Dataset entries
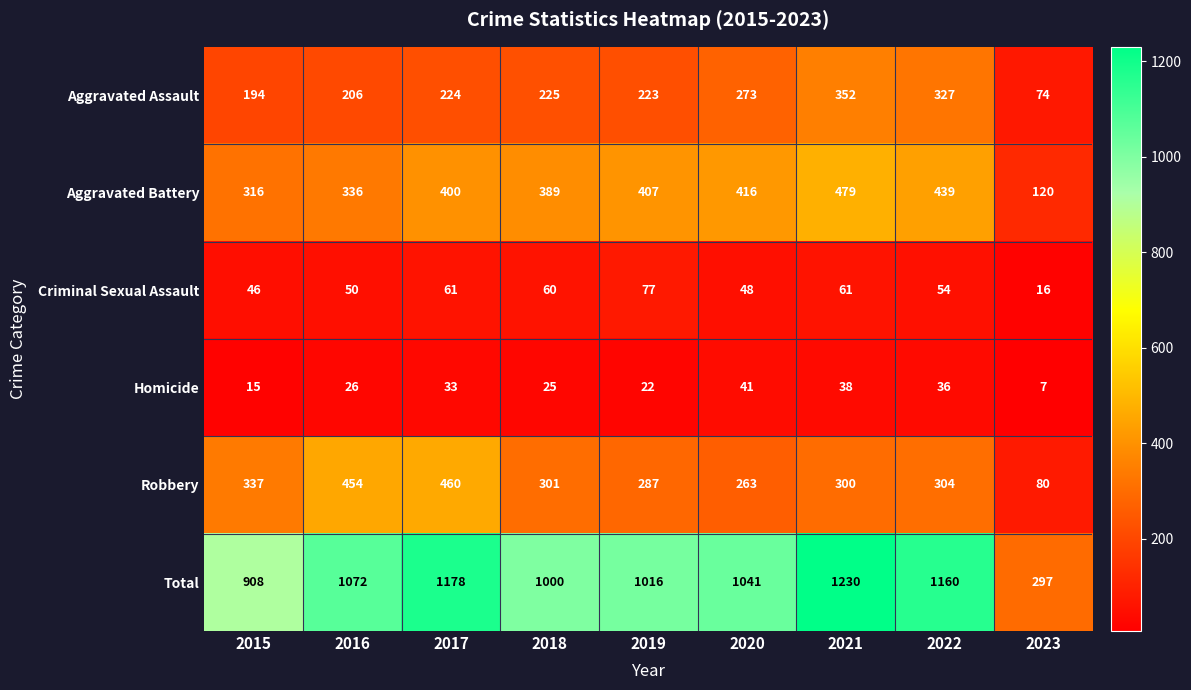

What is the greatest value displayed?

1230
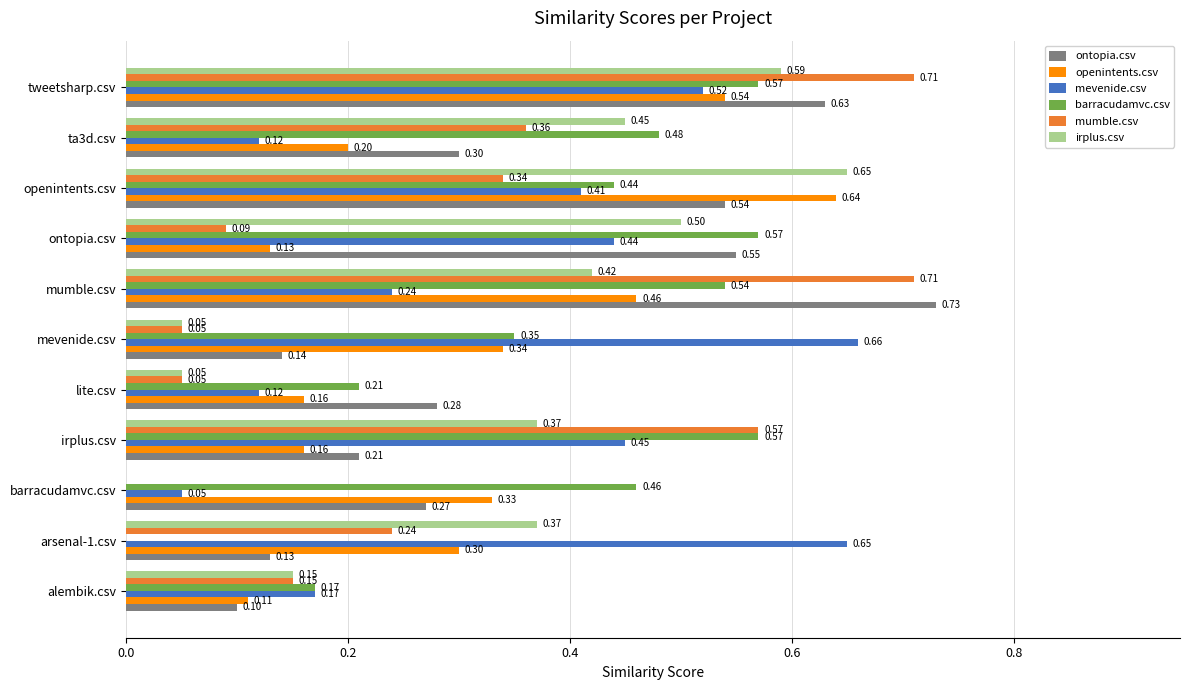

What is the sum of the mumble.csv values at irplus.csv and ta3d.csv?

0.9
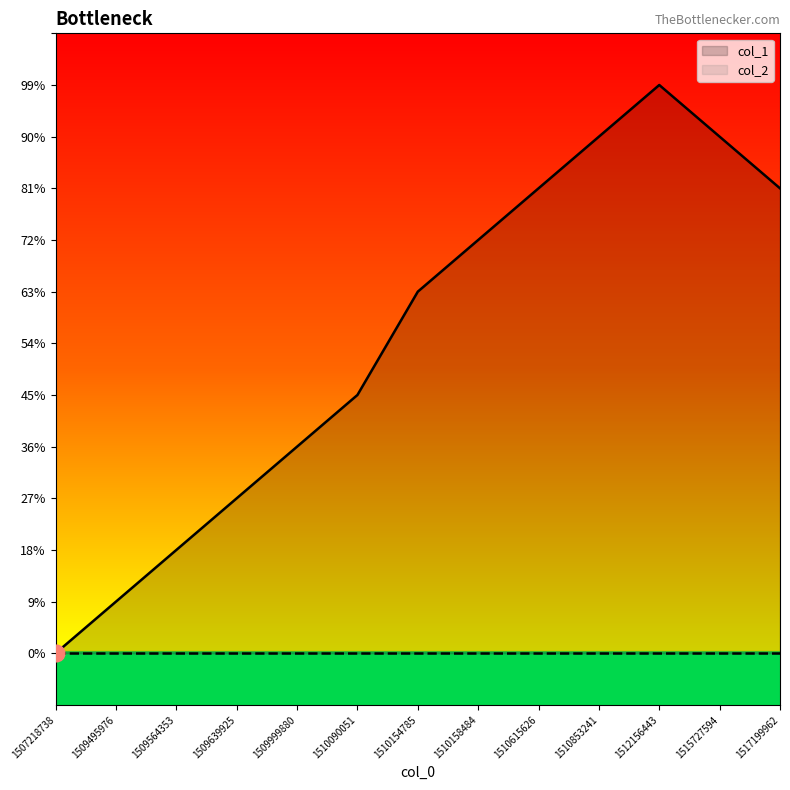

How many lines are shown in the chart?

1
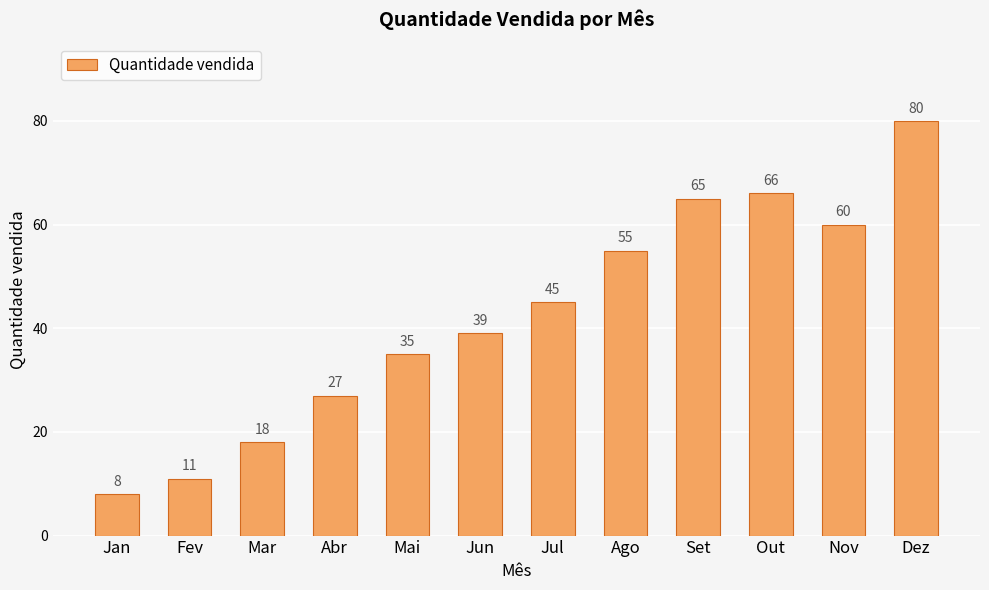

What is the sum of the values at Nov and Mai?

95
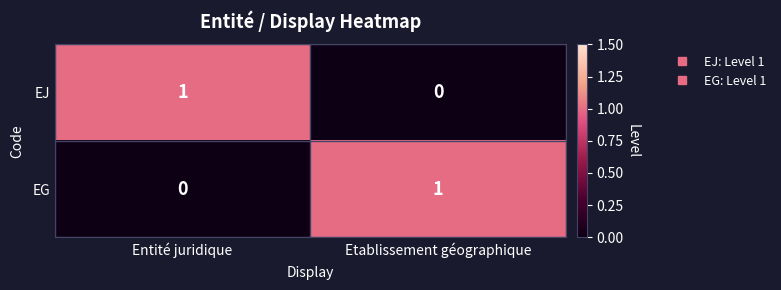

What is the maximum value shown in the chart?

1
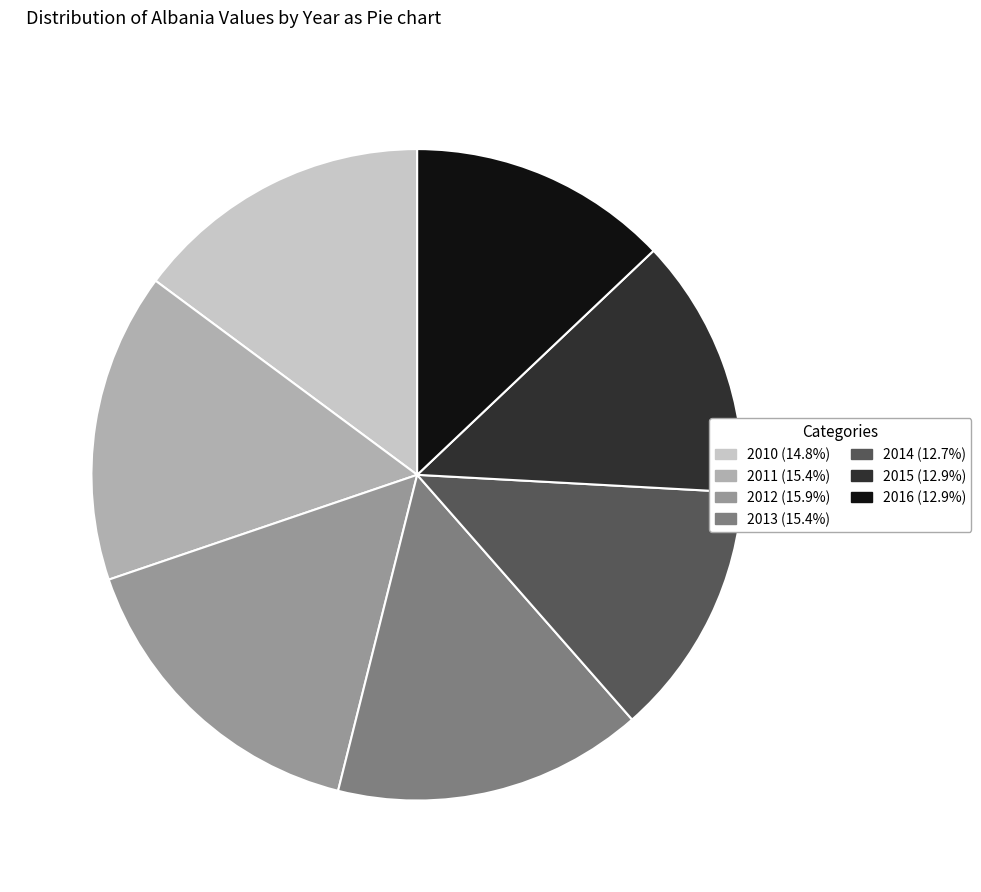

Does 2010 (14.8%) account for over 50% of the chart?

No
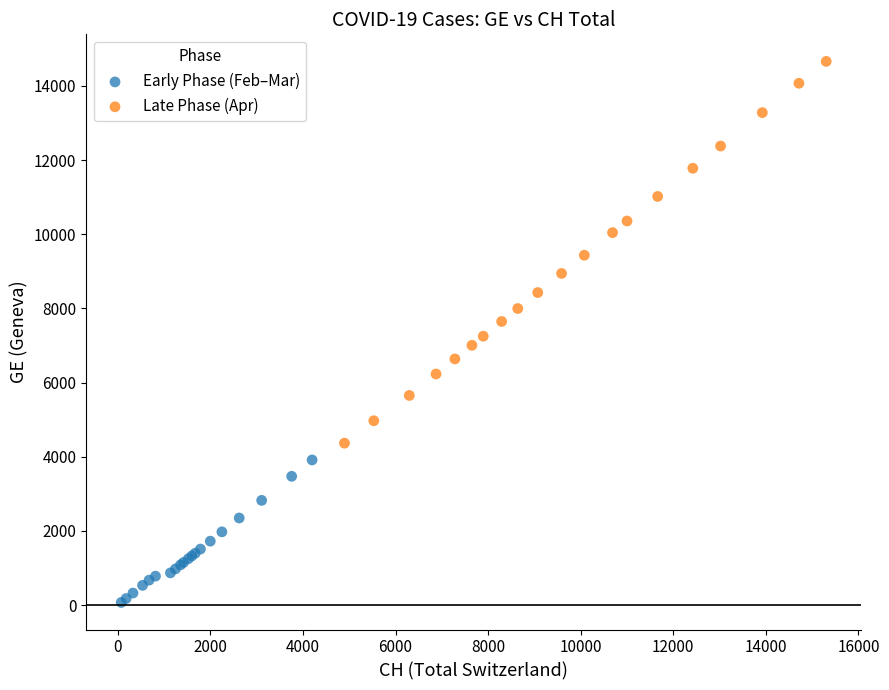

Which series contains the lowest Y value?

Early Phase (Feb–Mar)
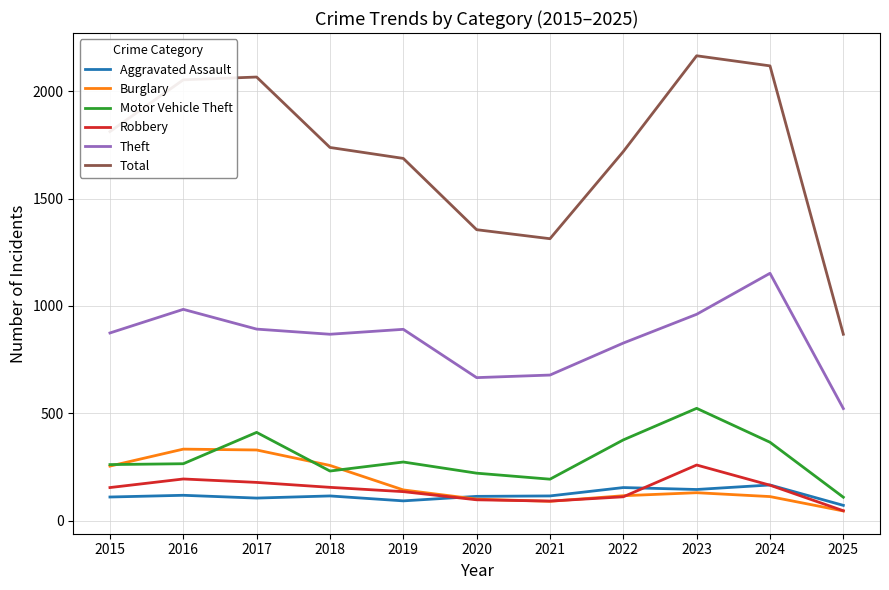

At which category does the chart reach its peak across all series?

2023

Exercise instructions: Reproduce the text of every entry above word for word, omitting the pictures.

Solution to this problem:
What is the greatest value displayed?

1230

What is the sum of the mumble.csv values at irplus.csv and ta3d.csv?

0.9

How many lines are shown in the chart?

1

What is the sum of the values at Nov and Mai?

95

What is the maximum value shown in the chart?

1

Does 2010 (14.8%) account for over 50% of the chart?

No

Which series contains the lowest Y value?

Early Phase (Feb–Mar)

At which category does the chart reach its peak across all series?

2023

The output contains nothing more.